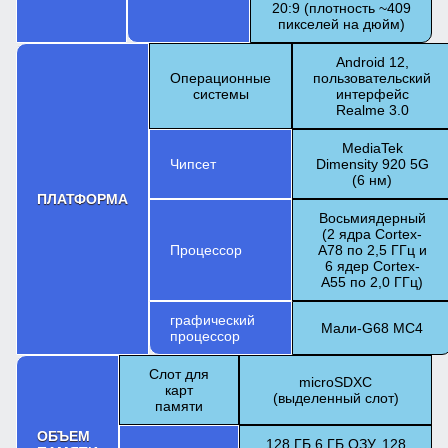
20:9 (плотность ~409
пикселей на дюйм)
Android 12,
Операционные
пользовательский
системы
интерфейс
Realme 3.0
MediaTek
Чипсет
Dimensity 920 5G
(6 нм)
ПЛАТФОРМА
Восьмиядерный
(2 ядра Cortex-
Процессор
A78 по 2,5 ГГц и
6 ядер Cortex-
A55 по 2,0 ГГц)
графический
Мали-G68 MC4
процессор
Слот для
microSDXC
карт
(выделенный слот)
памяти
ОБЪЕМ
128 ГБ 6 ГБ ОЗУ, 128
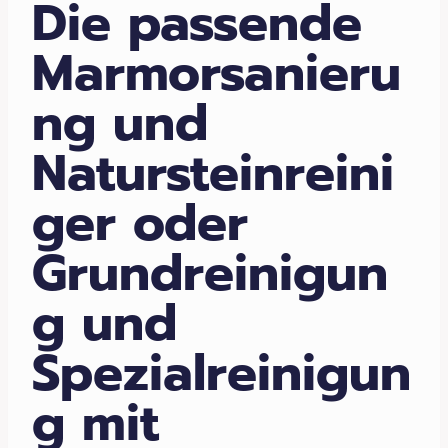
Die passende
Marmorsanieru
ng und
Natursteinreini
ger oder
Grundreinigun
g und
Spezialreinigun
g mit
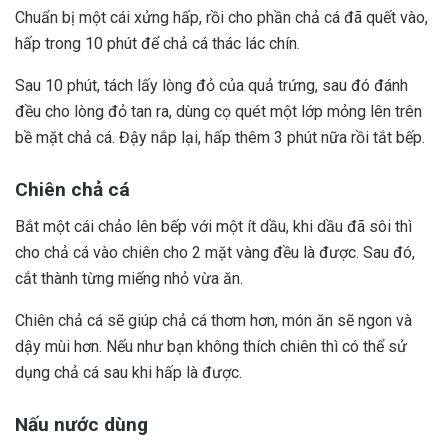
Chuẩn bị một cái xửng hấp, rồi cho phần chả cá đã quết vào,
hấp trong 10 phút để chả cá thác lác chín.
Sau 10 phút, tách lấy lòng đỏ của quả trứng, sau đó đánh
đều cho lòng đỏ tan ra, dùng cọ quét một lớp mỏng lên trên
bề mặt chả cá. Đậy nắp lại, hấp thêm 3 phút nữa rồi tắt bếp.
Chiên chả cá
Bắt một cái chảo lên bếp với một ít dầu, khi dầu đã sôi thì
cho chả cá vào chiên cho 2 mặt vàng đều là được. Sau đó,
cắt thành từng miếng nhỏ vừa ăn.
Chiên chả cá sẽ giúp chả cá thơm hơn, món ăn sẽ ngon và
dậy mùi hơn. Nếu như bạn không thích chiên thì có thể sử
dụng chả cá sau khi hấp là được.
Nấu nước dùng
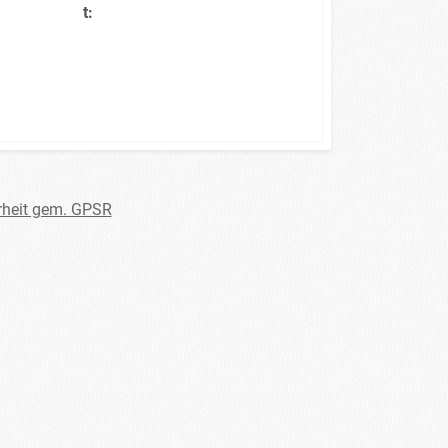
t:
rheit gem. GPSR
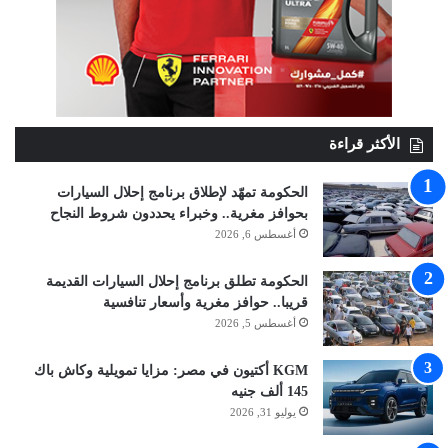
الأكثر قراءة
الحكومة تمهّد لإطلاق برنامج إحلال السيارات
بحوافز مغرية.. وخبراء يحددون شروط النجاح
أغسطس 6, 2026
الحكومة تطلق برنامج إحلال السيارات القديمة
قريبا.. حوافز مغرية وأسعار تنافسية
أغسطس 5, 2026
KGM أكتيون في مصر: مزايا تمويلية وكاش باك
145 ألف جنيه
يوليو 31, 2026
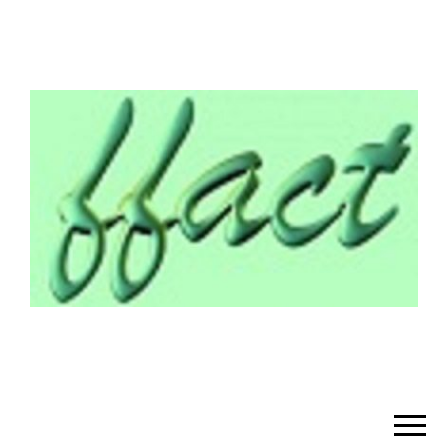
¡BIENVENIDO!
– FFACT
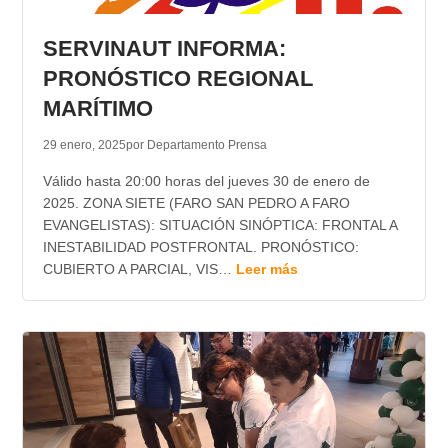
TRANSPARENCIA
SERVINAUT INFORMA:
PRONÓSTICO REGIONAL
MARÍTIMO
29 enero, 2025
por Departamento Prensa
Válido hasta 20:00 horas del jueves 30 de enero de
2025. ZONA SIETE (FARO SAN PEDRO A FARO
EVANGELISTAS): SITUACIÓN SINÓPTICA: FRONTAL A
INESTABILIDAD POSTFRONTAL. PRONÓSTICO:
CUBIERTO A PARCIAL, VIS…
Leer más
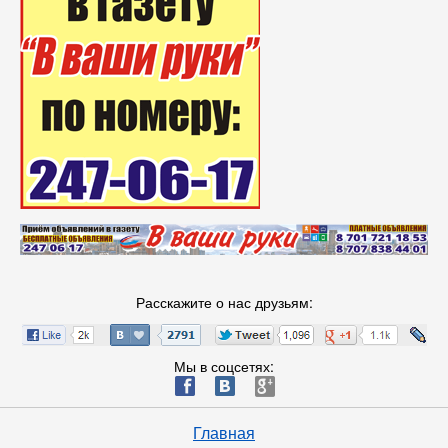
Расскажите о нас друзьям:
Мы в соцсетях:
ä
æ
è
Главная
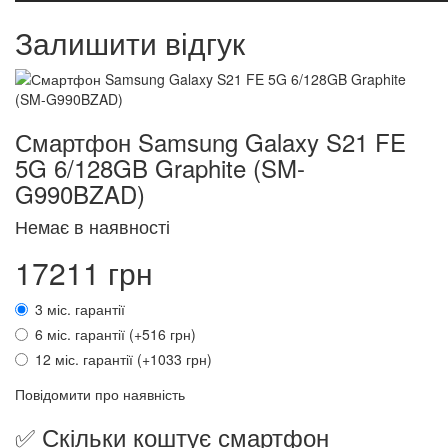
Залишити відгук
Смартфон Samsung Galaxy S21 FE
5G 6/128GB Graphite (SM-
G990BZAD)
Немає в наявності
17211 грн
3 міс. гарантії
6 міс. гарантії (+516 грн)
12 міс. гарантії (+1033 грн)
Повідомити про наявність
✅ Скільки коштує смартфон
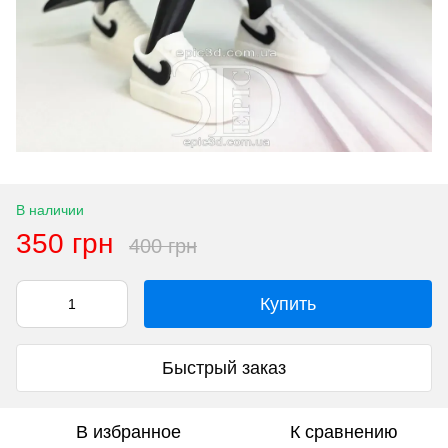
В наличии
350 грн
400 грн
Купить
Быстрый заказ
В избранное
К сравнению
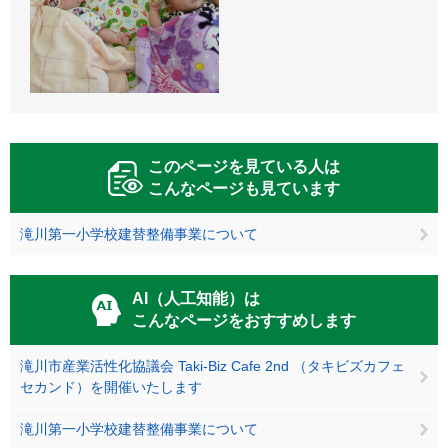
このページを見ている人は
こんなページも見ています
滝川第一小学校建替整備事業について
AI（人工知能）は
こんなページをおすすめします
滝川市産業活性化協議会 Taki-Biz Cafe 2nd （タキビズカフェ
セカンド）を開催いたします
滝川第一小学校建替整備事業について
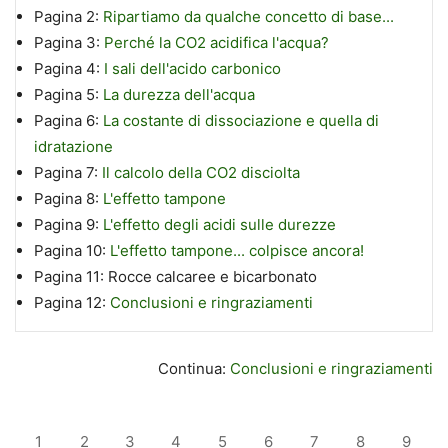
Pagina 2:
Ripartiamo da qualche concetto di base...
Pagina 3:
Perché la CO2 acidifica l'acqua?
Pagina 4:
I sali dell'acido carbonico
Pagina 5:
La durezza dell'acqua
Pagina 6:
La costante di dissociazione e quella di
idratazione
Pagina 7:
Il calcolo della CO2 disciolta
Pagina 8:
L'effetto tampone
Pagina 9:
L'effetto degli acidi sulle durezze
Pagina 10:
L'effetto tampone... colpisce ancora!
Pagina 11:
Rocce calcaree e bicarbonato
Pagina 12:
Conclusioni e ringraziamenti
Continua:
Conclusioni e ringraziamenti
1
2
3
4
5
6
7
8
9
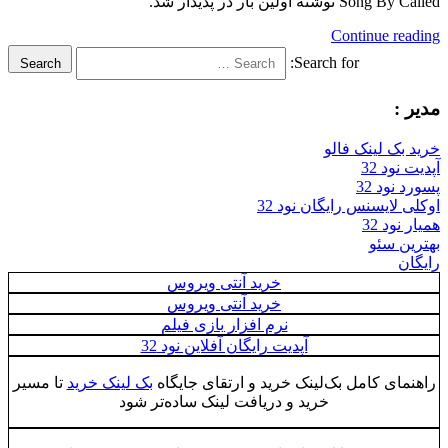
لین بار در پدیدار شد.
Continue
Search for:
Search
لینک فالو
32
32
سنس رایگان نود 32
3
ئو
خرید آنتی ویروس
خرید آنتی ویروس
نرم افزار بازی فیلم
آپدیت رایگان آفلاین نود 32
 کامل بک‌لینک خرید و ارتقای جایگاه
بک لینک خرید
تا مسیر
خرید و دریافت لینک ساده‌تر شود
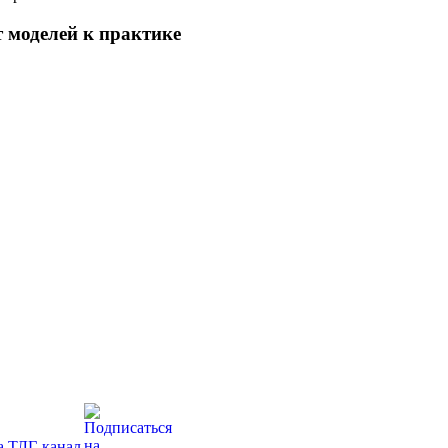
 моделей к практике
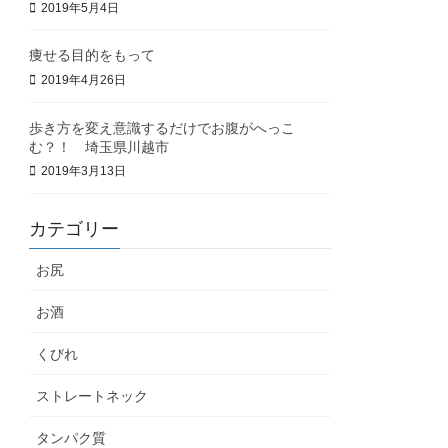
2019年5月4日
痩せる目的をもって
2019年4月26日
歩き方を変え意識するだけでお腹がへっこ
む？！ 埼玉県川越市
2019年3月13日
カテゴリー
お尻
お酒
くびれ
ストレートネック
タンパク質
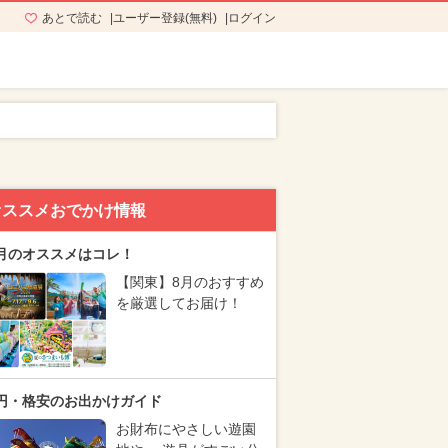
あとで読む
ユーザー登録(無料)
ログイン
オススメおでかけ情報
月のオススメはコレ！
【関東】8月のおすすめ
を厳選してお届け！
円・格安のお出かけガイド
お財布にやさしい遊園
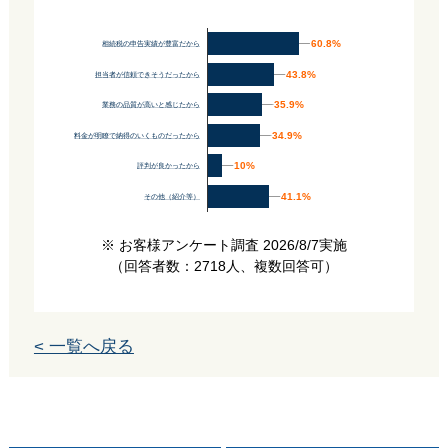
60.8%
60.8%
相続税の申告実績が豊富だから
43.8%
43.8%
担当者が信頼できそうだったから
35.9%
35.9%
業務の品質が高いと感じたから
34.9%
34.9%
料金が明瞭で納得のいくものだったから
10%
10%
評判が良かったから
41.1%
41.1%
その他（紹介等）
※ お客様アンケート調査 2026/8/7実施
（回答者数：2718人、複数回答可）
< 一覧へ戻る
━━━
__Assignment__. Leave out every picture and copy, exactly as written, the lines from the one with "idratazione" through the end of the records above.

__Task answer__.
idratazione
Pagina 7:
Il calcolo della CO2 disciolta
Pagina 8:
L'effetto tampone
Pagina 9:
L'effetto degli acidi sulle durezze
Pagina 10:
L'effetto tampone... colpisce ancora!
Pagina 11:
Rocce calcaree e bicarbonato
Pagina 12:
Conclusioni e ringraziamenti
Continua:
Conclusioni e ringraziamenti
1
2
3
4
5
6
7
8
9
لین بار در پدیدار شد.
Continue
Search for:
Search
لینک فالو
32
32
سنس رایگان نود 32
3
ئو
خرید آنتی ویروس
خرید آنتی ویروس
نرم افزار بازی فیلم
آپدیت رایگان آفلاین نود 32
 کامل بک‌لینک خرید و ارتقای جایگاه
بک لینک خرید
تا مسیر
خرید و دریافت لینک ساده‌تر شود
 моделей к практике
2019年5月4日
痩せる目的をもって
2019年4月26日
歩き方を変え意識するだけでお腹がへっこ
む？！ 埼玉県川越市
2019年3月13日
カテゴリー
お尻
お酒
くびれ
ストレートネック
タンパク質
あとで読む
ユーザー登録(無料)
ログイン
オススメおでかけ情報
月のオススメはコレ！
【関東】8月のおすすめ
を厳選してお届け！
円・格安のお出かけガイド
お財布にやさしい遊園
60.8%
60.8%
相続税の申告実績が豊富だから
43.8%
43.8%
担当者が信頼できそうだったから
35.9%
35.9%
業務の品質が高いと感じたから
34.9%
34.9%
料金が明瞭で納得のいくものだったから
10%
10%
評判が良かったから
41.1%
41.1%
その他（紹介等）
※ お客様アンケート調査 2026/8/7実施
（回答者数：2718人、複数回答可）
< 一覧へ戻る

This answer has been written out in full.